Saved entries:
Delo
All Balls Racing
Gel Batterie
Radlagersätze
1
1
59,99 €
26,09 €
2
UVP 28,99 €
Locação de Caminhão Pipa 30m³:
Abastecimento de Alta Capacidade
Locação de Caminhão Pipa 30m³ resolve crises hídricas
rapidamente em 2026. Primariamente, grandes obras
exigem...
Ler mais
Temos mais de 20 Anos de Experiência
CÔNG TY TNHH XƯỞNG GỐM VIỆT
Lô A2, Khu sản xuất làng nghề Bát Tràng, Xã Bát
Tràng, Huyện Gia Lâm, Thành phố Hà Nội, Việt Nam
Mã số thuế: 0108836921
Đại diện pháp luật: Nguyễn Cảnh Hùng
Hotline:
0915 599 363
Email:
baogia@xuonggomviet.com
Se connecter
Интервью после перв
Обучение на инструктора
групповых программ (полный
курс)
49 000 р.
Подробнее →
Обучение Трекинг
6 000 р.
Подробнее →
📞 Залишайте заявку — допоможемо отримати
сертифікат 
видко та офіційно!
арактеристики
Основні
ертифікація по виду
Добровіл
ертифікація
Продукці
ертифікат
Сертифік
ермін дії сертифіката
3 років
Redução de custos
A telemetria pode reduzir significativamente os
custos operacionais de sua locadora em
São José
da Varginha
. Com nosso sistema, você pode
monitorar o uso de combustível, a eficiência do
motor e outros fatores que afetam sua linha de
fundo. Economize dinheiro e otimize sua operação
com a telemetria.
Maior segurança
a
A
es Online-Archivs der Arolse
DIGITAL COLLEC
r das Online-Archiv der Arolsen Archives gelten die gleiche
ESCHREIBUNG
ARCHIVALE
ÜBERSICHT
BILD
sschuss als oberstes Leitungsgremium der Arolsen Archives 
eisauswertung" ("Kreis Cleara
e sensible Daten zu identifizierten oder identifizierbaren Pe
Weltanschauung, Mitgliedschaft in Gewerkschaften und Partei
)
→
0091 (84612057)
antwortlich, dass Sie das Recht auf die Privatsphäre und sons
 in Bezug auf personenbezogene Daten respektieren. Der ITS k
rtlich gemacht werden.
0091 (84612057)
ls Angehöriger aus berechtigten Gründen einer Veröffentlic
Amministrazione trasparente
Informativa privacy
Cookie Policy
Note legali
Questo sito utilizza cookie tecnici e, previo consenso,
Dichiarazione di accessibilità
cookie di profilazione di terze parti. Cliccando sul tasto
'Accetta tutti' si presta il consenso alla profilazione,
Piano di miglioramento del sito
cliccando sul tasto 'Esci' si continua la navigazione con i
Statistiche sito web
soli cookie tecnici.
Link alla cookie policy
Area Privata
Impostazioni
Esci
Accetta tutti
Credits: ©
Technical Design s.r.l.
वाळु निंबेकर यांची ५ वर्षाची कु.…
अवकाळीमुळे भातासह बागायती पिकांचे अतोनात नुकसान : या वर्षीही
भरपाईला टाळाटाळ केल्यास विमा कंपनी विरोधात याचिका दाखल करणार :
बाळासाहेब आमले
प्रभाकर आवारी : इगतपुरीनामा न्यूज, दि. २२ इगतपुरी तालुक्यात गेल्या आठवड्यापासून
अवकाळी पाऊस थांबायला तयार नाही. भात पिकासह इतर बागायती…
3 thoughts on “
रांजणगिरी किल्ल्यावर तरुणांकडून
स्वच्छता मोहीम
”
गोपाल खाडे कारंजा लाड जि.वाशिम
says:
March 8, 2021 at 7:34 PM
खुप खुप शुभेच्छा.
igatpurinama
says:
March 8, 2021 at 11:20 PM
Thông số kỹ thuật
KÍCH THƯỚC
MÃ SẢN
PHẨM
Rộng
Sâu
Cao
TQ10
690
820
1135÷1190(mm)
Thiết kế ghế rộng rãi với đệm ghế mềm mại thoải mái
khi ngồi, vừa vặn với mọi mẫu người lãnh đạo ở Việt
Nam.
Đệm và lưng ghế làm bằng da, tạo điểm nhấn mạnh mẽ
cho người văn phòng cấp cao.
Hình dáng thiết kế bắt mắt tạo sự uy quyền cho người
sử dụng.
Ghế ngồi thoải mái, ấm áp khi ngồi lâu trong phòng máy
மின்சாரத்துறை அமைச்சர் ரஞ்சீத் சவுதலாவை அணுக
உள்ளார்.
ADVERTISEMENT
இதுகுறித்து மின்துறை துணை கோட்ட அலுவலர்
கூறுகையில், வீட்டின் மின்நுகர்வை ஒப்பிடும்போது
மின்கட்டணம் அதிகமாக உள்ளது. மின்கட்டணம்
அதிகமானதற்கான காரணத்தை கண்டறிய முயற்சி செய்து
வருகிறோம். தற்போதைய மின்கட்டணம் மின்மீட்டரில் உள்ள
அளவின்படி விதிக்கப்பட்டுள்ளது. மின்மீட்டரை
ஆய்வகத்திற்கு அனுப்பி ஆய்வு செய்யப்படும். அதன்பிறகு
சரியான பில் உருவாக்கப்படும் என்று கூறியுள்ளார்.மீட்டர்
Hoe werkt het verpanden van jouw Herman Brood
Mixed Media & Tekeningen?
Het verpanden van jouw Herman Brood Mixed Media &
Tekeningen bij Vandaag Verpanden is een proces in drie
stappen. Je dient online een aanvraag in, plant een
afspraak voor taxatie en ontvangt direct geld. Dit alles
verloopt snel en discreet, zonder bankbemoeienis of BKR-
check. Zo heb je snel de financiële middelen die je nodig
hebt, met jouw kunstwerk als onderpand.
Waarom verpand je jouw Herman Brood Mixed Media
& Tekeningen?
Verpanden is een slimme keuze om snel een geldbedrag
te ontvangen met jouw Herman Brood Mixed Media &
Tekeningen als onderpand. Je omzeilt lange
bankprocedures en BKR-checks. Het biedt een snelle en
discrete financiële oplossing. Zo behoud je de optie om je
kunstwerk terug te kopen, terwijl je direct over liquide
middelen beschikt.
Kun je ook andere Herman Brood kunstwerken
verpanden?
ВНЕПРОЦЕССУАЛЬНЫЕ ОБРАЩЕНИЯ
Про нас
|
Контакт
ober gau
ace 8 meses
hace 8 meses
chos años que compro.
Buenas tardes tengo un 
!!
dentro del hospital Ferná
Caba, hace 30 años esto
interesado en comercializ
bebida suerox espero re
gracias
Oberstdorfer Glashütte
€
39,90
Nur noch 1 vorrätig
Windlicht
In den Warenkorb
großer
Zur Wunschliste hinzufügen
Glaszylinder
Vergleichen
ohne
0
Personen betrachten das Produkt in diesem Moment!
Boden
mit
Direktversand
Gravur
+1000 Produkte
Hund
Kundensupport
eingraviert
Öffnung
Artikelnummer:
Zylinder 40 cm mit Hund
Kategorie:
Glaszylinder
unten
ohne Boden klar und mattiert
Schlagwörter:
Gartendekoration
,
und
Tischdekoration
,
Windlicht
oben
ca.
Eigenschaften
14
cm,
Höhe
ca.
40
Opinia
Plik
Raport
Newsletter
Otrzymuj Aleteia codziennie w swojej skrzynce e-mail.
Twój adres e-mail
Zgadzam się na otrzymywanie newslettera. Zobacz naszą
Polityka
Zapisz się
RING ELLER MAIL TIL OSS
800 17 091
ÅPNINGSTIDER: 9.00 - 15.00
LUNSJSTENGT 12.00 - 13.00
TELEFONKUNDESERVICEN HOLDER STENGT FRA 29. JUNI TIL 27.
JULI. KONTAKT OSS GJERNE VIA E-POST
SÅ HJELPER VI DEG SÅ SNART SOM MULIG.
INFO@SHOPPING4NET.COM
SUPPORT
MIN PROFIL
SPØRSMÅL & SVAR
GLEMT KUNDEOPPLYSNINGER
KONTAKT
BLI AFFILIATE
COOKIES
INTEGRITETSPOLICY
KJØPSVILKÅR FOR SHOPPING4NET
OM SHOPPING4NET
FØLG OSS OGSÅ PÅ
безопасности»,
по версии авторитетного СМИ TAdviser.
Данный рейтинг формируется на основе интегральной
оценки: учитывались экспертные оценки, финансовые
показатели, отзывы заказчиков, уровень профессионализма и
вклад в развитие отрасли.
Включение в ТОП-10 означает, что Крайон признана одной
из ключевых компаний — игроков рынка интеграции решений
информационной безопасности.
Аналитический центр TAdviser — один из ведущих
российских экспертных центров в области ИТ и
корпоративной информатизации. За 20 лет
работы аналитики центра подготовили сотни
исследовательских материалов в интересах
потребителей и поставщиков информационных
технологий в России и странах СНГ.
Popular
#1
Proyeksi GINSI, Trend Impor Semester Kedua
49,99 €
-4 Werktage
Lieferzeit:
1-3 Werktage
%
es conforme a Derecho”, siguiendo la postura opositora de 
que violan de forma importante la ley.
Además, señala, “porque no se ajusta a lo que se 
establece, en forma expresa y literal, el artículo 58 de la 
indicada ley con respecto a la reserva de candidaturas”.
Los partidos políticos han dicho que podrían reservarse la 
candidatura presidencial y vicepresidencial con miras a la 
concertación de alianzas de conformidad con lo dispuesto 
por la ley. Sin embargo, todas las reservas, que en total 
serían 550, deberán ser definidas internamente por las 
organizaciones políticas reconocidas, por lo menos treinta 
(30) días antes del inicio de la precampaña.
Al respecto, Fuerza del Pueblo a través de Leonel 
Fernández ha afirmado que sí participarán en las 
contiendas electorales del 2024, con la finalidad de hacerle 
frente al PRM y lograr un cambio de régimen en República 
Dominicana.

§ **EXERCISE GOAL**
Each line in the entries above, starting at the line with "Redução de custos" and ending at the line with "DIGITAL COLLEC", is to be printed exactly, and only those lines.

§ **RESULT**
Redução de custos
A telemetria pode reduzir significativamente os
custos operacionais de sua locadora em
São José
da Varginha
. Com nosso sistema, você pode
monitorar o uso de combustível, a eficiência do
motor e outros fatores que afetam sua linha de
fundo. Economize dinheiro e otimize sua operação
com a telemetria.
Maior segurança
a
A
es Online-Archivs der Arolse
DIGITAL COLLEC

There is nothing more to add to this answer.